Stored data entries
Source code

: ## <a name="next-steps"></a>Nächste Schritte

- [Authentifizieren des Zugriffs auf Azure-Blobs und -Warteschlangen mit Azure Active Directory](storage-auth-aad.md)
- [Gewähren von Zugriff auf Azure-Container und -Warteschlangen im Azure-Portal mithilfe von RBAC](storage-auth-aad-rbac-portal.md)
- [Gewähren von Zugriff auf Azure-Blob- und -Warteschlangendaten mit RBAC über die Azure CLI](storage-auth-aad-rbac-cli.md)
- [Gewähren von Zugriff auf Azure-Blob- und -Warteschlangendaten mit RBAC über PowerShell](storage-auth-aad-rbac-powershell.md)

### [Work instruction]
Extract the source text from the records and reproduce every line character for character.

### [Solved exercise]
Source code

: ## <a name="next-steps"></a>Nächste Schritte

- [Authentifizieren des Zugriffs auf Azure-Blobs und -Warteschlangen mit Azure Active Directory](storage-auth-aad.md)
- [Gewähren von Zugriff auf Azure-Container und -Warteschlangen im Azure-Portal mithilfe von RBAC](storage-auth-aad-rbac-portal.md)
- [Gewähren von Zugriff auf Azure-Blob- und -Warteschlangendaten mit RBAC über die Azure CLI](storage-auth-aad-rbac-cli.md)
- [Gewähren von Zugriff auf Azure-Blob- und -Warteschlangendaten mit RBAC über PowerShell](storage-auth-aad-rbac-powershell.md)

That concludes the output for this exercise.